• [Extract provided]:
****************************************

Sunday, January 22, 2017

Our Exhibition Abroad, Japan: Pyramids Treasure in Toyama

Nevine El-Aref enjoys a trip back to the age of the pyramid builders in the Japanese city of Toyama.

Residents and visitors to the Japanese city of Toyama fell under the spell of the Giza Pyramids last week on the opening of the sixth leg of the Golden Pharaohs and Pyramids touring exhibition in Japan.

Posters of the Great Pyramids at Giza, the pharaoh Khufu’s solar boat, the golden mask of Amenemopet, the limestone pyramidion of Ry and Maya, the black basalt statue of Khafre and jewelry embellished with precious stones have been decorating the walls of Toyama train station, shops, hotels and streets.

For the next two months, Toyama residents will be able to travel back in time to the ancient Egyptian civilisation and explore one of its most important and powerful eras – the Old Kingdom, the age of the Pyramid builders.

A gala ceremony was organised at the Toyama Civic Centre last Friday to celebrate the opening of the exhibition, with Japanese officials, Egyptologists and curators gathering to attend the inauguration. 

Among them were Kiyotsugu Yamashi, president of Tulip TV which organised the exhibition, and Osamu Yamamato, director-general of civic affairs and culture at the Toyama prefectural government.

The Egyptian delegation was headed by Gharib Sonbol, head of restoration at the ministry of antiquities in Cairo. The present exhibition is the first ancient Egyptian exhibition to tour Japan after a three-year hiatus following the Tutankhamun: Golden Age of the Pharaohs touring exhibition in 2012. 

That exhibition was cut short and returned to Egypt before the end of the planned tour after some Egyptian archaeologists filed a lawsuit against the ministry in the aftermath of the 25 January Revolution. The lawsuit sought to end the sending of touring exhibitions of ancient Egyptian artefacts abroad.

****************************************

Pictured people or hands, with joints
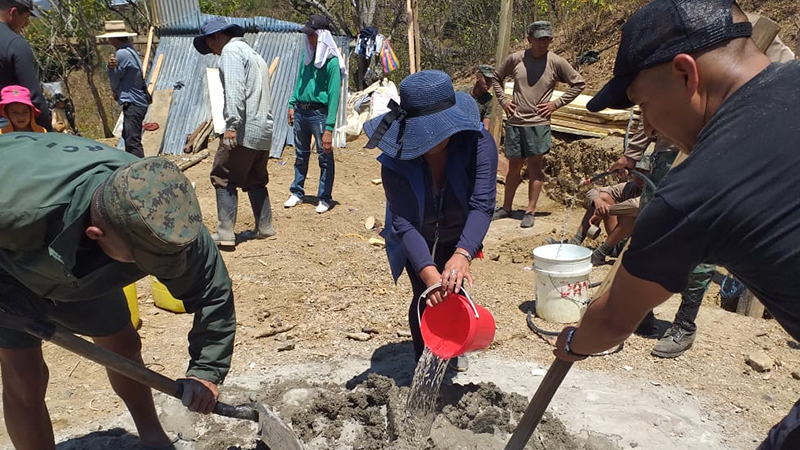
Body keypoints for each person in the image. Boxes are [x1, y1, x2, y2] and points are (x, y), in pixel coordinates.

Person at [554, 1, 800, 448]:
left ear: (686, 73)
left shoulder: (696, 190)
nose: (648, 125)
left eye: (643, 104)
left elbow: (612, 320)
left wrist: (575, 342)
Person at [0, 132, 236, 450]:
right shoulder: (15, 208)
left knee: (123, 345)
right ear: (96, 233)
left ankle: (152, 436)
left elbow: (212, 292)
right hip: (10, 267)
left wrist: (207, 369)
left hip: (77, 266)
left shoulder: (165, 213)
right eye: (144, 259)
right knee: (25, 376)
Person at [607, 11, 796, 358]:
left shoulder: (745, 26)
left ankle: (684, 322)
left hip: (726, 161)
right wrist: (632, 154)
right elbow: (650, 108)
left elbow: (773, 87)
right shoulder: (667, 23)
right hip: (670, 155)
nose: (647, 123)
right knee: (651, 236)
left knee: (700, 249)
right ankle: (640, 313)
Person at [364, 70, 497, 371]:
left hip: (459, 231)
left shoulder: (478, 144)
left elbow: (482, 204)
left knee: (454, 289)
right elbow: (403, 222)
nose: (426, 141)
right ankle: (423, 364)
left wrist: (463, 253)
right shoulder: (395, 157)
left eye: (433, 133)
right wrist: (428, 275)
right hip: (416, 234)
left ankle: (451, 348)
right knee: (426, 295)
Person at [491, 21, 585, 228]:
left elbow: (579, 83)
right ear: (530, 40)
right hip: (516, 121)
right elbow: (496, 78)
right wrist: (504, 101)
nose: (543, 43)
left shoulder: (556, 62)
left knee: (535, 166)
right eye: (539, 39)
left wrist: (556, 104)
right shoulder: (516, 59)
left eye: (547, 39)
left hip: (538, 123)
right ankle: (506, 207)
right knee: (514, 166)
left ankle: (530, 210)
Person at [194, 17, 276, 247]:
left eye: (210, 43)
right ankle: (265, 227)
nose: (212, 50)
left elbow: (235, 90)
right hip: (263, 129)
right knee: (255, 178)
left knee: (222, 175)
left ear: (218, 36)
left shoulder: (231, 52)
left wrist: (231, 126)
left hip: (243, 129)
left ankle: (225, 232)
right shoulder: (254, 54)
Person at [285, 14, 344, 214]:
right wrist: (292, 103)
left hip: (319, 114)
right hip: (301, 111)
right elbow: (300, 82)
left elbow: (334, 97)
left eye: (313, 35)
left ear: (323, 35)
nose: (310, 39)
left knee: (324, 157)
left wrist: (329, 128)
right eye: (308, 35)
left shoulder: (332, 63)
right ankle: (297, 192)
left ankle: (325, 197)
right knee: (300, 155)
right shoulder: (306, 56)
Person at [548, 178, 642, 265]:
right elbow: (593, 191)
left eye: (644, 172)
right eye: (637, 171)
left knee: (631, 216)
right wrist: (598, 202)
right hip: (621, 242)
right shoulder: (629, 187)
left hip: (637, 248)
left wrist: (606, 210)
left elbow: (636, 206)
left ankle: (600, 253)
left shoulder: (650, 192)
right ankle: (574, 243)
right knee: (602, 197)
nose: (639, 177)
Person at [99, 21, 150, 158]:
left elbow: (115, 78)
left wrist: (114, 88)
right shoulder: (130, 51)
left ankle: (138, 166)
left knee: (132, 140)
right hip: (138, 101)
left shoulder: (121, 53)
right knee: (128, 136)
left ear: (114, 39)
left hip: (133, 102)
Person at [0, 0, 51, 131]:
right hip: (6, 128)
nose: (27, 23)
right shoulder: (14, 44)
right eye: (26, 17)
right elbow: (33, 96)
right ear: (13, 12)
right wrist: (48, 131)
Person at [459, 64, 495, 129]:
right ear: (478, 77)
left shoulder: (489, 100)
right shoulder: (461, 93)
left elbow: (486, 127)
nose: (489, 84)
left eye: (491, 81)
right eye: (487, 80)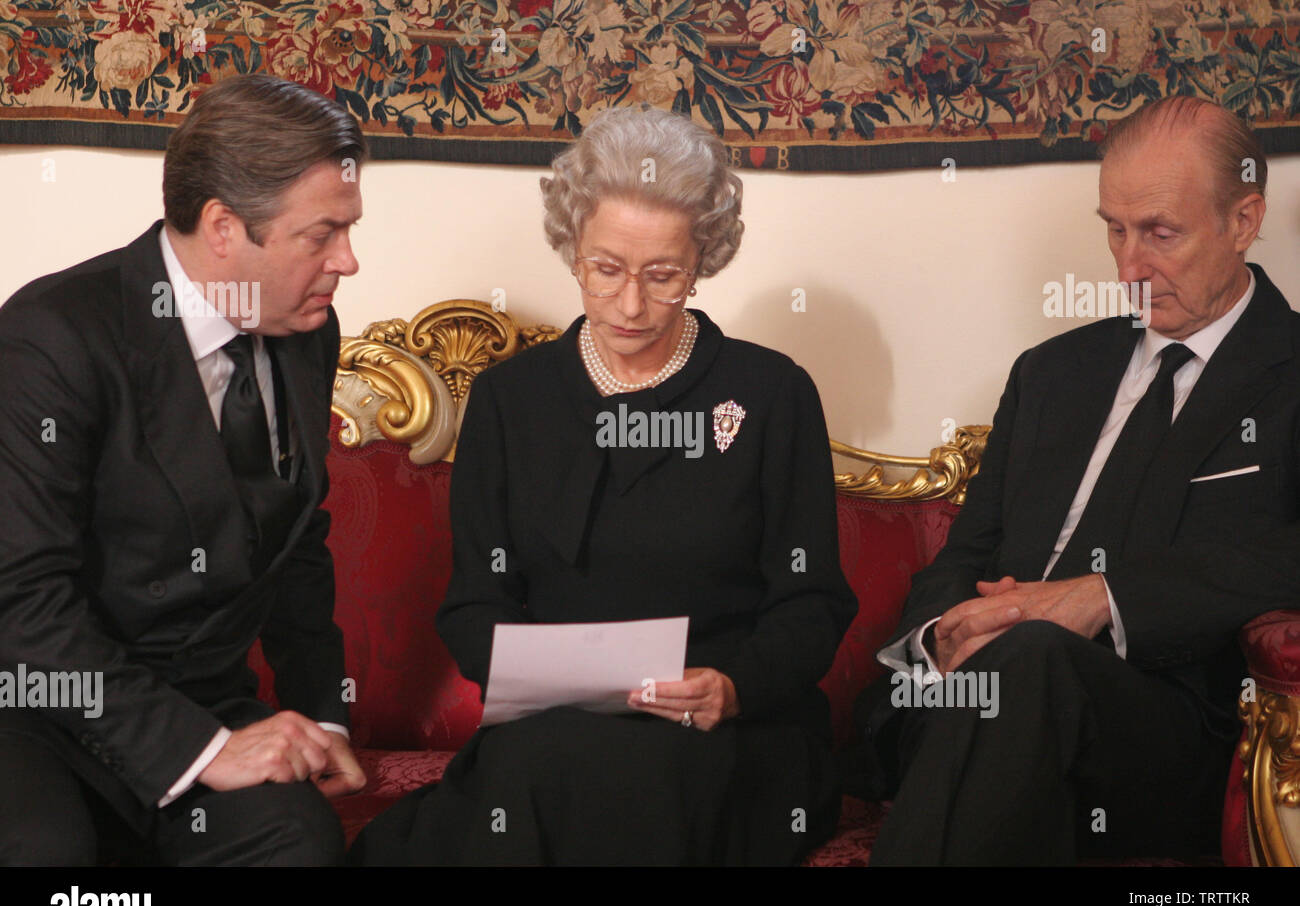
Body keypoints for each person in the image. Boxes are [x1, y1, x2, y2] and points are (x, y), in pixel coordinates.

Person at [349, 105, 858, 865]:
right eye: (606, 269)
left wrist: (732, 684)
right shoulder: (510, 400)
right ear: (572, 250)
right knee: (535, 770)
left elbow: (811, 600)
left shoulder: (771, 393)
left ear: (703, 260)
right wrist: (533, 674)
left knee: (626, 776)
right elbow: (473, 604)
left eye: (663, 276)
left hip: (731, 733)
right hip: (556, 727)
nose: (630, 305)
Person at [850, 96, 1300, 864]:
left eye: (1160, 233)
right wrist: (941, 636)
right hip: (976, 696)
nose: (1129, 268)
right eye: (1114, 230)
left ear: (1243, 220)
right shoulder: (1052, 373)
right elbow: (967, 551)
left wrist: (1101, 599)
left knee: (1033, 662)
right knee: (1004, 678)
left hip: (1162, 730)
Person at [0, 74, 367, 865]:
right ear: (225, 227)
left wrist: (322, 716)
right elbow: (22, 601)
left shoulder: (306, 328)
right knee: (48, 857)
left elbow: (299, 539)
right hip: (38, 715)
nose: (350, 260)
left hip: (203, 699)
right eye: (322, 235)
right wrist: (204, 753)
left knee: (297, 840)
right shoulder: (52, 336)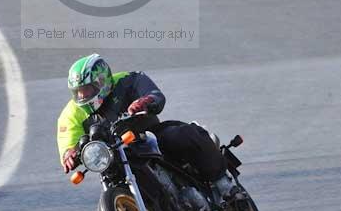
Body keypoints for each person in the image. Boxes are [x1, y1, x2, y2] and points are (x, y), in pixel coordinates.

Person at [57, 54, 234, 199]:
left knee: (181, 135)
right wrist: (69, 154)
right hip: (113, 156)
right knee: (111, 177)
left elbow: (155, 94)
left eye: (86, 90)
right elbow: (68, 140)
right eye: (78, 92)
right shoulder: (70, 115)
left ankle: (224, 184)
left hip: (150, 134)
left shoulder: (127, 80)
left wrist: (145, 101)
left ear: (101, 82)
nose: (82, 96)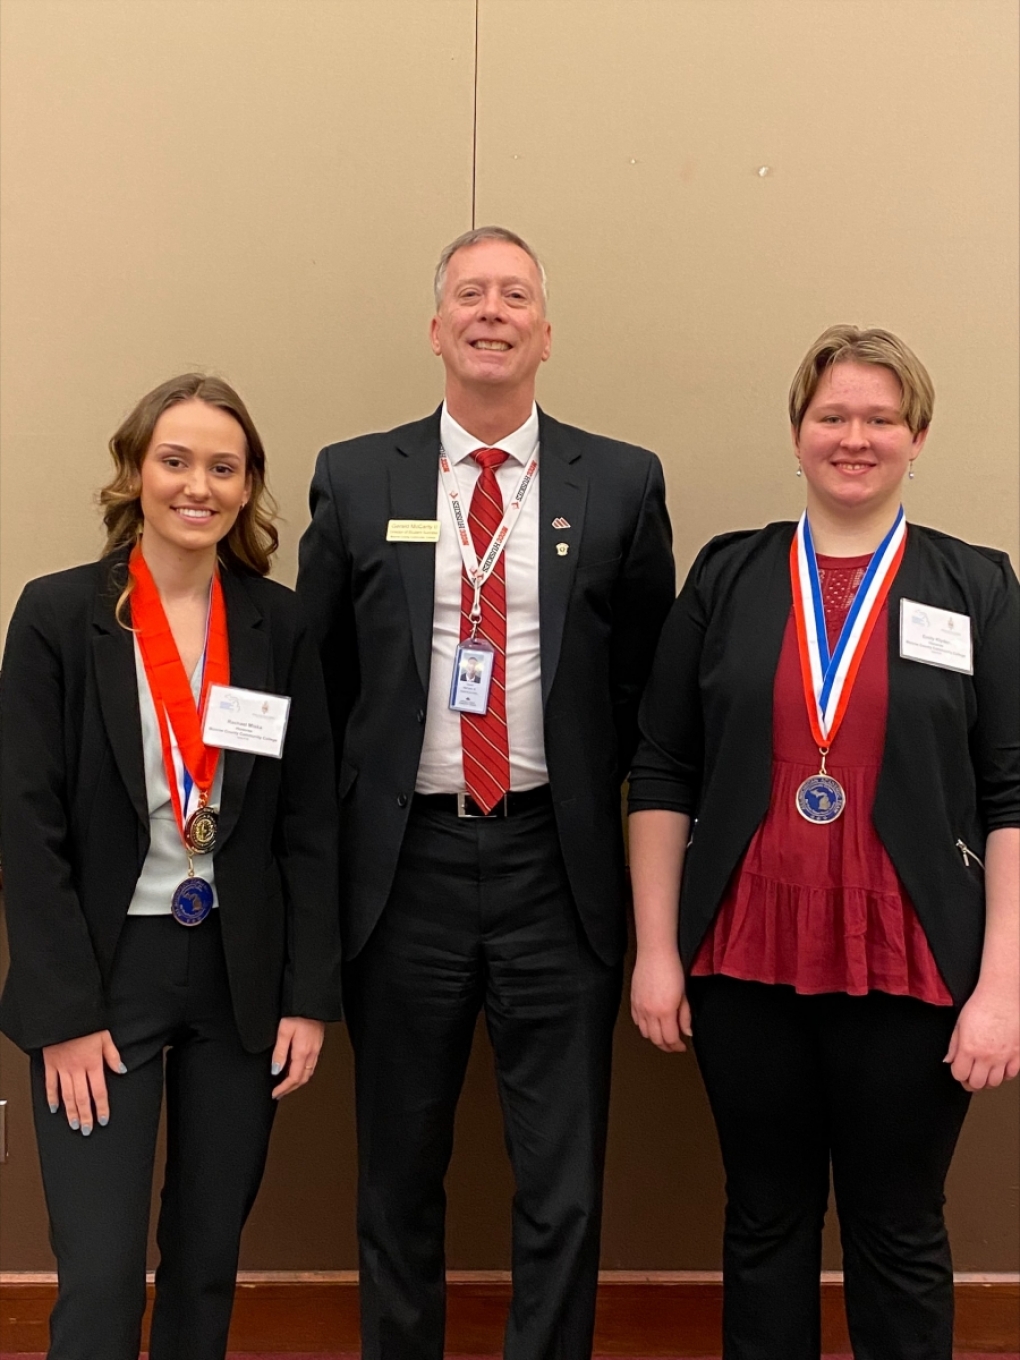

****************************************

• [Brief A]: List everything the article on the Toyama pyramids exhibition says is shown on the posters around the city.
• [Brief B]: Write the next part of the article on the Toyama pyramids exhibition, picking up after its final sentence.

• [Answer A]:
- The Great Pyramids at Giza
- The pharaoh Khufu's solar boat
- The golden mask of Amenemopet
- The limestone pyramidion of Ry and Maya
- The black basalt statue of Khafre
- Jewelry embellished with precious stones

• [Answer B]:
The present exhibition was inaugurated in October 2015 in the Japanese capital Tokyo and is scheduled to tour seven other cities in Japan over a 25-month period, including Matsuyama, Sendai, Kagoshima, Kyoto, Toyama, Fukuoka, and Shizuoka. 

“The exhibition does not only shed light on the Old Kingdom and the age of the Pyramid builders, but also highlights the strong bilateral relationship between Egypt and Japan in all domains,” minister of antiquities Khaled Al-Enany told the Weekly. 

He added that the exhibition was a very good opportunity to promote tourism and to encourage Japanese tourists to return to Egypt.

Al-Enany said that Egyptian-Japanese cooperation in the cultural field was being seen in many distinguished projects. Among the most important was the Grand Egyptian Museum (GEM) overlooking the Giza Plateau which will put on display 100,000 artefacts and welcome millions of visitors every year. 

“This is thanks to the Japanese government and the Japan International Cooperation Agency (JICA) for their continuous efforts and support in offering two soft loans to complete one of the most important cultural projects in the world,” El-Enany said.

In addition, Japan had provided technical and scientific support through the provision of scientific equipment and materials to the GEM’s conservation centre. There are also many joint Egyptian-Japanese missions at various archaeological sites in Egypt that have yielded important results. 

Waseda University, for example, has been excavating in Egypt since 1966, and was amongst the first foreign institutions to introduce advanced technological tools to better understand Egypt’s archaeology.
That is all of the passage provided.